* [TASK TO COMPLETE] Give the records again exactly, with every character kept.
────
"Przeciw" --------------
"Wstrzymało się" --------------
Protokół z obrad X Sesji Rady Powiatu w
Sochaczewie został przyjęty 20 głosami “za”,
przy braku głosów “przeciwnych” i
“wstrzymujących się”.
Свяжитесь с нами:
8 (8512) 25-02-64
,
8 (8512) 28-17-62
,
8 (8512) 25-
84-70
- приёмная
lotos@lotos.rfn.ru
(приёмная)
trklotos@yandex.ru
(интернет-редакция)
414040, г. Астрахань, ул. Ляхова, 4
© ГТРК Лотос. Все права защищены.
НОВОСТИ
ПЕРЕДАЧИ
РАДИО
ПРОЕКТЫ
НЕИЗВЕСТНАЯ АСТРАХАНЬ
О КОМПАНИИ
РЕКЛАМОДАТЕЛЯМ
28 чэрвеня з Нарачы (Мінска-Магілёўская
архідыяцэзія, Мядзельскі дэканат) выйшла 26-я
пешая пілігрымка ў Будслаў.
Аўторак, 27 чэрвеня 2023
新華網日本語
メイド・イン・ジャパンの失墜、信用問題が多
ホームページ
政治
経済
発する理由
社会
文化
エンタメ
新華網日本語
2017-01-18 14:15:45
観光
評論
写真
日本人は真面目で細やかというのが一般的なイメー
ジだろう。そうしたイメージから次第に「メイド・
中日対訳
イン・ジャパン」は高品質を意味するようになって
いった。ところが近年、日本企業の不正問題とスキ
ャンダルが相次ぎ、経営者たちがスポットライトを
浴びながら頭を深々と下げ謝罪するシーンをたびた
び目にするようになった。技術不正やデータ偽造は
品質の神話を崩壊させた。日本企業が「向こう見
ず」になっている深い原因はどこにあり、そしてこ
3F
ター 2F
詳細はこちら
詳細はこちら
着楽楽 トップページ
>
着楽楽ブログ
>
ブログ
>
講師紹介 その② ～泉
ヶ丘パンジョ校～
────
* [RESULT OF THE EXERCISE]
"Przeciw" --------------
"Wstrzymało się" --------------
Protokół z obrad X Sesji Rady Powiatu w
Sochaczewie został przyjęty 20 głosami “za”,
przy braku głosów “przeciwnych” i
“wstrzymujących się”.
Свяжитесь с нами:
8 (8512) 25-02-64
,
8 (8512) 28-17-62
,
8 (8512) 25-
84-70
- приёмная
lotos@lotos.rfn.ru
(приёмная)
trklotos@yandex.ru
(интернет-редакция)
414040, г. Астрахань, ул. Ляхова, 4
© ГТРК Лотос. Все права защищены.
НОВОСТИ
ПЕРЕДАЧИ
РАДИО
ПРОЕКТЫ
НЕИЗВЕСТНАЯ АСТРАХАНЬ
О КОМПАНИИ
РЕКЛАМОДАТЕЛЯМ
28 чэрвеня з Нарачы (Мінска-Магілёўская
архідыяцэзія, Мядзельскі дэканат) выйшла 26-я
пешая пілігрымка ў Будслаў.
Аўторак, 27 чэрвеня 2023
新華網日本語
メイド・イン・ジャパンの失墜、信用問題が多
ホームページ
政治
経済
発する理由
社会
文化
エンタメ
新華網日本語
2017-01-18 14:15:45
観光
評論
写真
日本人は真面目で細やかというのが一般的なイメー
ジだろう。そうしたイメージから次第に「メイド・
中日対訳
イン・ジャパン」は高品質を意味するようになって
いった。ところが近年、日本企業の不正問題とスキ
ャンダルが相次ぎ、経営者たちがスポットライトを
浴びながら頭を深々と下げ謝罪するシーンをたびた
び目にするようになった。技術不正やデータ偽造は
品質の神話を崩壊させた。日本企業が「向こう見
ず」になっている深い原因はどこにあり、そしてこ
3F
ター 2F
詳細はこちら
詳細はこちら
着楽楽 トップページ
>
着楽楽ブログ
>
ブログ
>
講師紹介 その② ～泉
ヶ丘パンジョ校～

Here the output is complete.